The data:
──────

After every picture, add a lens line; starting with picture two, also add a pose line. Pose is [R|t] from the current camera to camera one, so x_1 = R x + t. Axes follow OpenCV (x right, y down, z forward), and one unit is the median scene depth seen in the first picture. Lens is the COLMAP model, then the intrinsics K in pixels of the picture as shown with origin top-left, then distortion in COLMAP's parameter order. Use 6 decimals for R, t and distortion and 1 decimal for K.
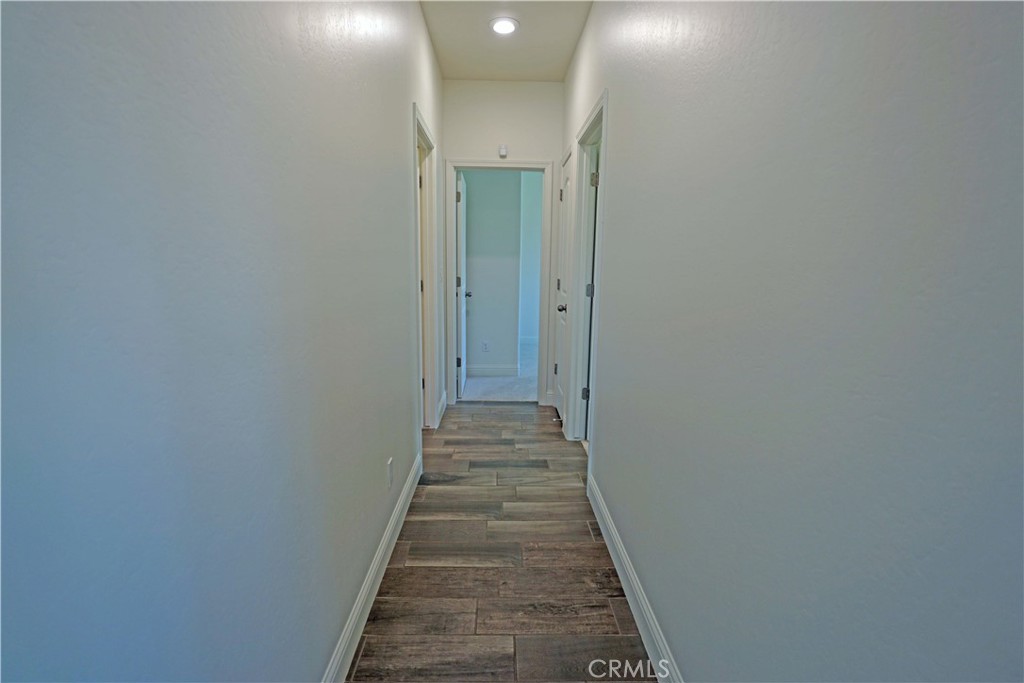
lens RADIAL K [[469.5, 0, 512.7], [0, 469.5, 341.1], [0, 0, 1]] dist [-0.000125, 0.000040]
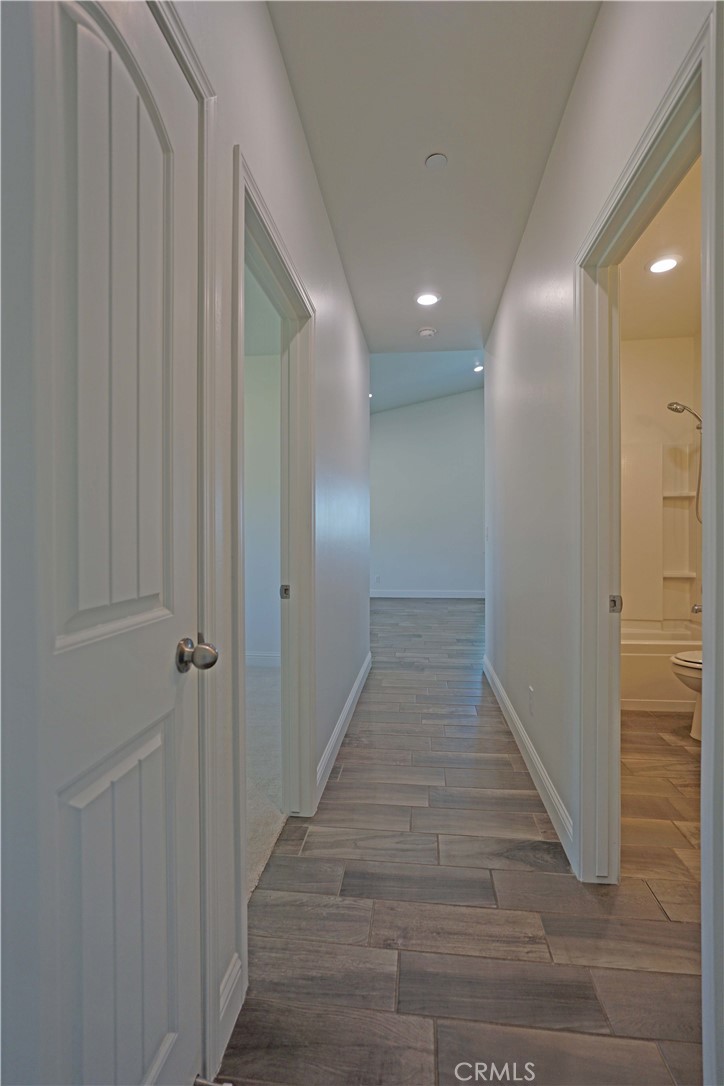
lens RADIAL K [[497.9, 0, 363.9], [0, 497.9, 537.6], [0, 0, 1]] dist [-0.000125, 0.000040]
pose [[-0.989061, -0.024672, 0.145430, -0.020939], [0.002406, 0.983084, 0.183142, -0.227526], [-0.147488, 0.181488, -0.972270, 1.550101]]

──────

Action item: Drop the images and copy all the data exactly.

Solution to the exercise:
After every picture, add a lens line; starting with picture two, also add a pose line. Pose is [R|t] from the current camera to camera one, so x_1 = R x + t. Axes follow OpenCV (x right, y down, z forward), and one unit is the median scene depth seen in the first picture. Lens is the COLMAP model, then the intrinsics K in pixels of the picture as shown with origin top-left, then distortion in COLMAP's parameter order. Use 6 decimals for R, t and distortion and 1 decimal for K.
lens RADIAL K [[469.5, 0, 512.7], [0, 469.5, 341.1], [0, 0, 1]] dist [-0.000125, 0.000040]
lens RADIAL K [[497.9, 0, 363.9], [0, 497.9, 537.6], [0, 0, 1]] dist [-0.000125, 0.000040]
pose [[-0.989061, -0.024672, 0.145430, -0.020939], [0.002406, 0.983084, 0.183142, -0.227526], [-0.147488, 0.181488, -0.972270, 1.550101]]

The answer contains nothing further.